Скопируйте без изменений отрывок из текста о Станиславском начиная со слов «Фильм известного режиссера-документалиста» и до слов «Первопрестольную после революции.» включительно.

::: Фрагмент страницы :::

Рыцарь театра — верный и бесстрашный
В Онегинском зале Дома-музея К.С. Станиславского прошел показ документального фильма «Станиславский. Рыцарь светлого образа».
Фильм известного режиссера-документалиста Игоря Калядина совсем не похож на старательный и подробный байопик. В нем на фоне хроники смятенного времени реформатор сценического искусства представлен благородным и понятным человеком, который жил театром, «для театра и во имя театра». Картина охватывает последние 17 лет земной жизни великого режиссера Константина Сергеевича Станиславского, которые прошли в старинном доме № 6 по многоголосому и оживленному Леонтьевскому переулку. Свой тихий особняк на Большой Каретной, где семья обитала предыдущие 17 лет, пришлось оставить, и не по собственной воле. На Леонтьевском занимали комнаты второго этажа, а первый напоминал муравейник — переполненные коммуналки, более похожие на общежитие, для тех, кто ринулся на заработки в Первопрестольную после революции.
Чинную, но шумную и хлопотную домашнюю жизнь заполнили уютом и душевным теплом достаточно быстро. Михаил Булгаков в «Театральном романе» описал этот таинственный дом, только перенес его на Сивцев Вражек. С Леонтьевским переулком, который любили старомосковские интеллигентные семьи, Станиславский был связан с юности. Здесь жила его будущая жена — очаровательная начинающая актриса Маша Лилина. В один из роскошных домов он приходил к старшему двоюродному брату Николаю Александровичу Алексееву — человеку могучего телосложения и безупречной репутации. Ему, предпринимателю и Городскому голове, москвичи были благодарны за появление современных систем водопровода и канализации, строительство школ и больниц. Его щедрую благотворительность и талант организатора ценил Петр Ильич Чайковский. Жизнь этого удивительного человека — тема отдельная.

::: Записи набора данных :::

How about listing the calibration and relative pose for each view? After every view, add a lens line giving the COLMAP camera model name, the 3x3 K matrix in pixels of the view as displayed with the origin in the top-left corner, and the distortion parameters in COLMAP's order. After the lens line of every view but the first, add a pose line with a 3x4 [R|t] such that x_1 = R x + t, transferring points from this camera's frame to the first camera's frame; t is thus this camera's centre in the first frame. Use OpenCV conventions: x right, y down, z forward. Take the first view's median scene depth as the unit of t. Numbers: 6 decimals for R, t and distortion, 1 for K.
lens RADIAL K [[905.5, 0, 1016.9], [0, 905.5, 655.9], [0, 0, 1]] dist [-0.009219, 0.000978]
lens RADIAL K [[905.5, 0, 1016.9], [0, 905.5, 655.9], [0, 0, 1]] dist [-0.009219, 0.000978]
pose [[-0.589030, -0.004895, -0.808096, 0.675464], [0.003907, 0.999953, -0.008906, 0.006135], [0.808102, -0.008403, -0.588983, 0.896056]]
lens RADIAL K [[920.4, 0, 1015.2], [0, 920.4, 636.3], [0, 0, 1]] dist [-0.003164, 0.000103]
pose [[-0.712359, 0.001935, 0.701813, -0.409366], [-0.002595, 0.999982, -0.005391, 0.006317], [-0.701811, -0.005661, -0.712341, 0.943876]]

:::
::: Записи набора данных :::

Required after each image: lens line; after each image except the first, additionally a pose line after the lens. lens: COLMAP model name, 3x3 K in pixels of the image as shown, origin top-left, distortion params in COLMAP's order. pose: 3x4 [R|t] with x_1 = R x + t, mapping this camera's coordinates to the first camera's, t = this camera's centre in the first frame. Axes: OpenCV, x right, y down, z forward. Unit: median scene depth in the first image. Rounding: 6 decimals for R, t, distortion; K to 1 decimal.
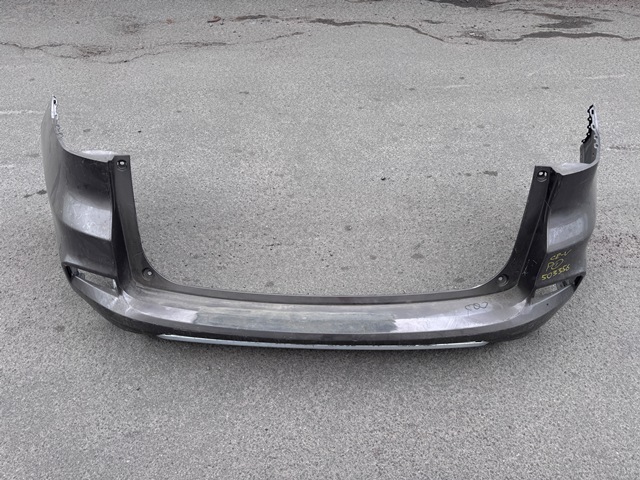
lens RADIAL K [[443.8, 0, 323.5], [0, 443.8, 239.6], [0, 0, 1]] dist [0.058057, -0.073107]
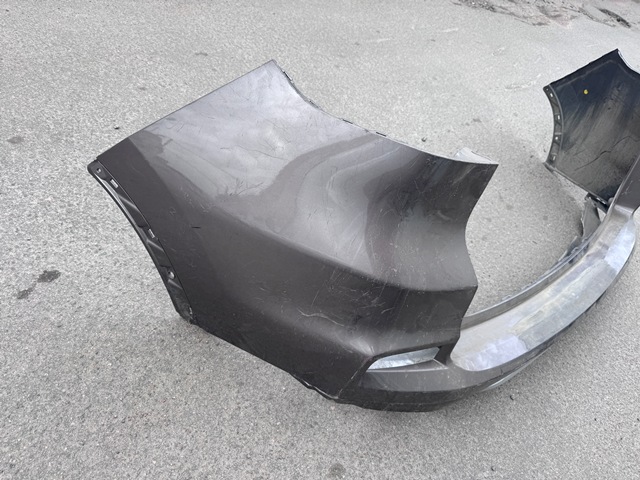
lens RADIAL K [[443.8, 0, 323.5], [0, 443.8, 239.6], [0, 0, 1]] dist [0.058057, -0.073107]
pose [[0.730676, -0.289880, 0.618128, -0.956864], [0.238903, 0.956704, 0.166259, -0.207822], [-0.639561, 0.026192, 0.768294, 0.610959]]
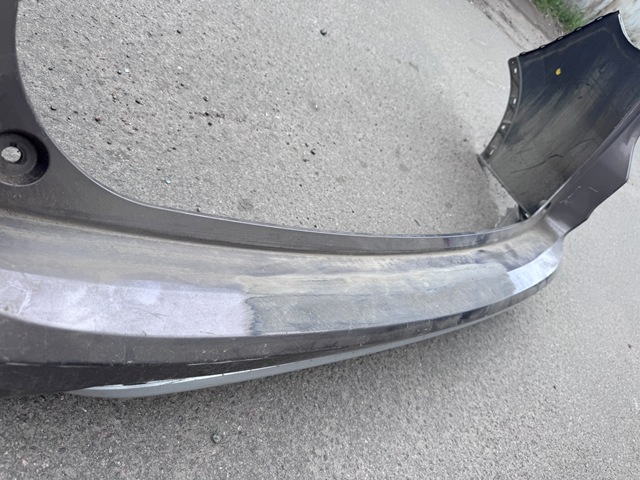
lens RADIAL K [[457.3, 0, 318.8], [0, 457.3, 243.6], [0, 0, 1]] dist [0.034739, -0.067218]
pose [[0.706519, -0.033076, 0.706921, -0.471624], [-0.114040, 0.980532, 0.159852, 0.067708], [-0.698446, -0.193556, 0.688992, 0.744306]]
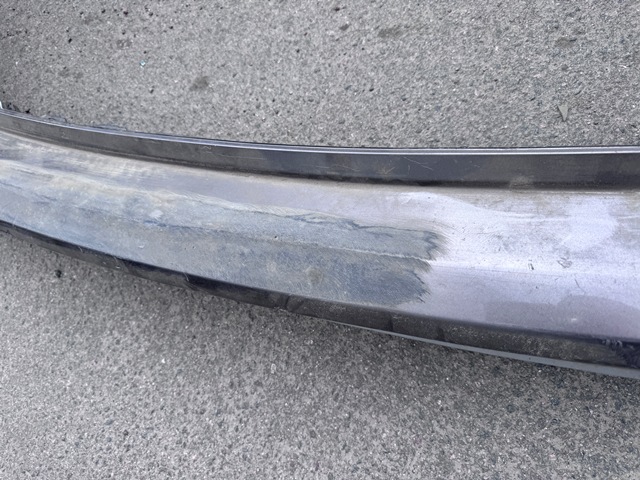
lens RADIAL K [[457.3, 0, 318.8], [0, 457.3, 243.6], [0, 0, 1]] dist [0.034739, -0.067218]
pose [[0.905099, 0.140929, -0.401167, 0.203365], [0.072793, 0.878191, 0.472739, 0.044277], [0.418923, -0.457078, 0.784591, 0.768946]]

:::
::: Записи набора данных :::

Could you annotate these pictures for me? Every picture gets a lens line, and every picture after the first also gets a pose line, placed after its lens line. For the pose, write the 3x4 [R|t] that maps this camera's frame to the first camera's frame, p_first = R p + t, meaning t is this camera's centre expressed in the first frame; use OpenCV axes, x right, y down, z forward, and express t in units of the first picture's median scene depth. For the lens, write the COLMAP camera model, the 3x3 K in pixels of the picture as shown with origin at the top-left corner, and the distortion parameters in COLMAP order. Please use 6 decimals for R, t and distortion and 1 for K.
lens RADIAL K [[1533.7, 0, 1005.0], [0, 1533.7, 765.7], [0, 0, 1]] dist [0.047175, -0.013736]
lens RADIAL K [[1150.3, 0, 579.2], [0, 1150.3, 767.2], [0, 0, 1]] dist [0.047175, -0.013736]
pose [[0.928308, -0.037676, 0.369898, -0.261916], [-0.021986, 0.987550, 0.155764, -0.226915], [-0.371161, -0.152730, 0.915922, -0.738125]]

:::

■ **Письменный ответ**:
Фильм известного режиссера-документалиста Игоря Калядина совсем не похож на старательный и подробный байопик. В нем на фоне хроники смятенного времени реформатор сценического искусства представлен благородным и понятным человеком, который жил театром, «для театра и во имя театра». Картина охватывает последние 17 лет земной жизни великого режиссера Константина Сергеевича Станиславского, которые прошли в старинном доме № 6 по многоголосому и оживленному Леонтьевскому переулку. Свой тихий особняк на Большой Каретной, где семья обитала предыдущие 17 лет, пришлось оставить, и не по собственной воле. На Леонтьевском занимали комнаты второго этажа, а первый напоминал муравейник — переполненные коммуналки, более похожие на общежитие, для тех, кто ринулся на заработки в Первопрестольную после революции.